Not to Blame, 1994, para Jackson Browne
The story hit the news
From coast to coast
They said you beat the girl
You loved the most
Mitchell teve um relacionamento rápido com Jackson Browne e, dizem, Fountain of Sorrow de 1974 foi feita por ele para ela. Depois de um tempo, Browne, que seguiu sua vida e começou outros relacionamentos, saiu no noticiário como o motivo do suicídio de Phyllis Major, sua primeira mulher. Ele também teria cometido violência física contra a namorada Daryl Hannah em 1992 (quando a relação entre os dois acabou). Not to Blame fala dessas coisas, mas não dá para ter certeza que é sobre Browne mesmo. Mas olha… parece, viu.
Também dizem que a fofa Car on a Hill, de 1974, é para ele. Bem mais leve…
(Mitchell já revelou que teve um relacionamento abusivo com o baterista Don Alias.
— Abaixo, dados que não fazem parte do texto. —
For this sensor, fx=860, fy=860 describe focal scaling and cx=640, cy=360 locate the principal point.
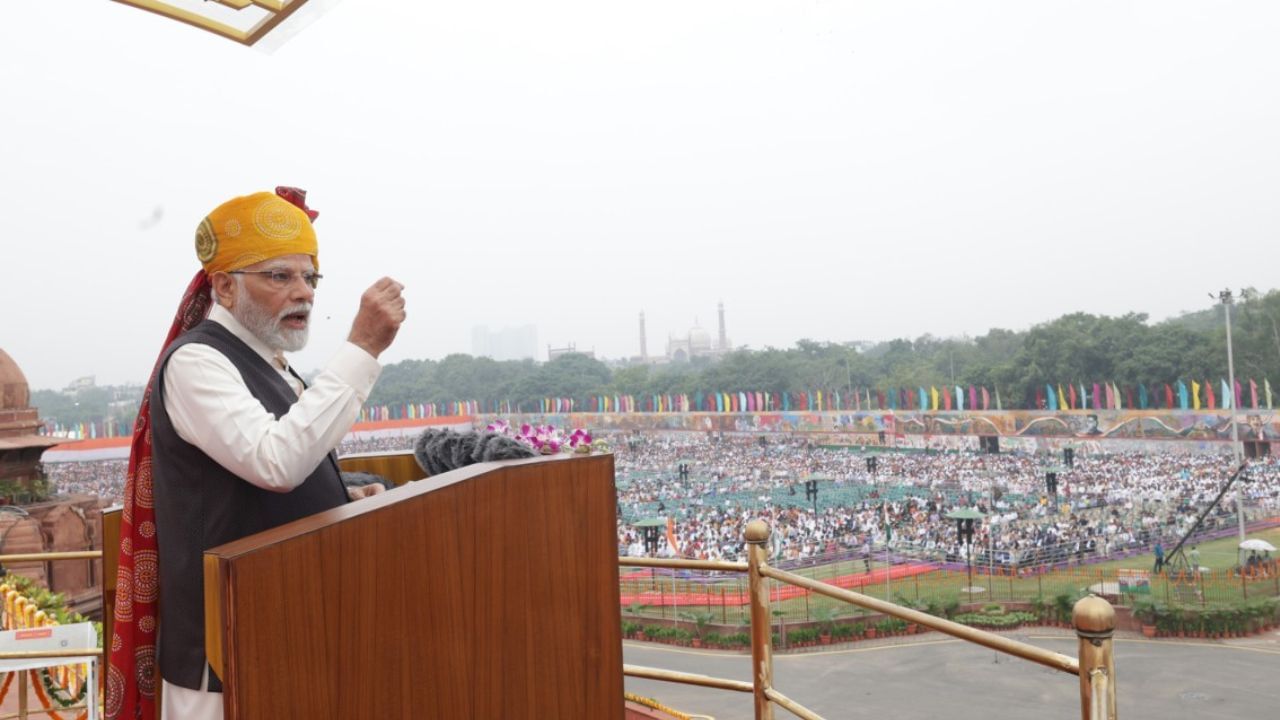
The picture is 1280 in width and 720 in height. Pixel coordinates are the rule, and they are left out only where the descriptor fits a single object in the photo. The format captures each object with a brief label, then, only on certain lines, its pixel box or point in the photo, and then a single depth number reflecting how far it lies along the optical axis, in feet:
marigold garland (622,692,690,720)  8.83
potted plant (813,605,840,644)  48.42
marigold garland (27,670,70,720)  9.45
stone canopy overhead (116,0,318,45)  8.32
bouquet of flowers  4.13
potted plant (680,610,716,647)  49.35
O infame muso de Not to Blame pode ser uma mistura de Alias e Browne.)
Pergunta básica: Neil Young nunca ganhou uma música?
Ganhou, mas é mais complexo que isso. A "quarta ponta" de Crosby, Stills & Nash fez uma música chamada Sugar Mountain na década de 1960 sobre juventude e amadurecimento. Mitchell “o respondeu” com The Circle Game em 1970.
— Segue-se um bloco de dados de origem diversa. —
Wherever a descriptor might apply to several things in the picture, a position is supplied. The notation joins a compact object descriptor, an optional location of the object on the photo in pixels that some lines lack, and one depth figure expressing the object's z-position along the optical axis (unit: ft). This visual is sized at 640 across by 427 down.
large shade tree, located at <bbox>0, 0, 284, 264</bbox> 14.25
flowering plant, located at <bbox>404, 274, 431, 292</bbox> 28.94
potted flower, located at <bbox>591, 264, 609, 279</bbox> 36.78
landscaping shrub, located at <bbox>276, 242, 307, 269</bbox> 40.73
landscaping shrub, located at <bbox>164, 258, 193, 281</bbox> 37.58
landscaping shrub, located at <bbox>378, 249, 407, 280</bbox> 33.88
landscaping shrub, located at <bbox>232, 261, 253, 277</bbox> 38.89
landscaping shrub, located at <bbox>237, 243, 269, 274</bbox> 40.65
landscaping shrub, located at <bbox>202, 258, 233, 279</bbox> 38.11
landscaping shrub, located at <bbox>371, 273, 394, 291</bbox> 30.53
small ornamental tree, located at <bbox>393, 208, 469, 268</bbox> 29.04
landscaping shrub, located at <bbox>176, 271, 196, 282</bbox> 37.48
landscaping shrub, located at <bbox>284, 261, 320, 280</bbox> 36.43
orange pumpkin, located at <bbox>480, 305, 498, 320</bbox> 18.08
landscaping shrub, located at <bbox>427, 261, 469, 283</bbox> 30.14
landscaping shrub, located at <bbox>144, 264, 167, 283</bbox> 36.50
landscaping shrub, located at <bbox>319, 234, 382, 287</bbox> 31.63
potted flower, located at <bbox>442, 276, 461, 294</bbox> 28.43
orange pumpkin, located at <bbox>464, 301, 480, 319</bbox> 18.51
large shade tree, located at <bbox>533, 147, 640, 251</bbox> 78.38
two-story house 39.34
Young, por sua vez, tem uma música nunca lançada oficialmente chamada Sweet Joni.
Oficialmente eles nunca tiveram nada romântico.
Em 2017, o lançamento da biografia de Mitchell Reckless Daughter: A Portrait of Joni Mitchell de David Yaffe causou. Isso porque, na entrevista que ela deu para ele, a artista falou algumas coisinhas sobre os seus ex-namorados e outros colegas e, bem… FEZ A SINCERONA.
Sobre James Taylor: "incapaz de ter um relacionamento."
Sobre David Crosby: “produtor incompetente."
Sobre Chuck Mitchell: culpado de "burrice acadêmica.”
Sobre Neil Young: desafinado.
Sobre Sam Shepard: "o achei muito atraente quando estava usando cocaína."
Em 2010, aliás, ela já tinha soltado o verbo para o LA Times…
Sobre Bob Dylan: “Ele é um plagiador, sua voz e seu nome são falsos."
Sobre Gracie Slick e Janis Joplin: "Dormiam com todos das bandas delas e caíam de bêbadas."
Sobre Madonna: “Americanos decidiram ser burros e rasos desde 1980. Madonna é como Nero, ela marca o ponto de virada.”
Sobre Jimi Hendrix: “o cara mais doce.”
Que eu saiba, Mitchell nunca fez uma música para Jimi Hendrix.
Laurel Canyon, o lugar em Santa Monica onde quase todo esse povo morava (mais Frank Zappa, Mama Cass, os integrantes do The Doors), virou tema de um documentário lançado em duas partes no canal a cabo norte-americano EPIX. Passou faz quase um mês. Ainda não assisti, mas QUERO. É tipo Barrados no Baile, né? Risos!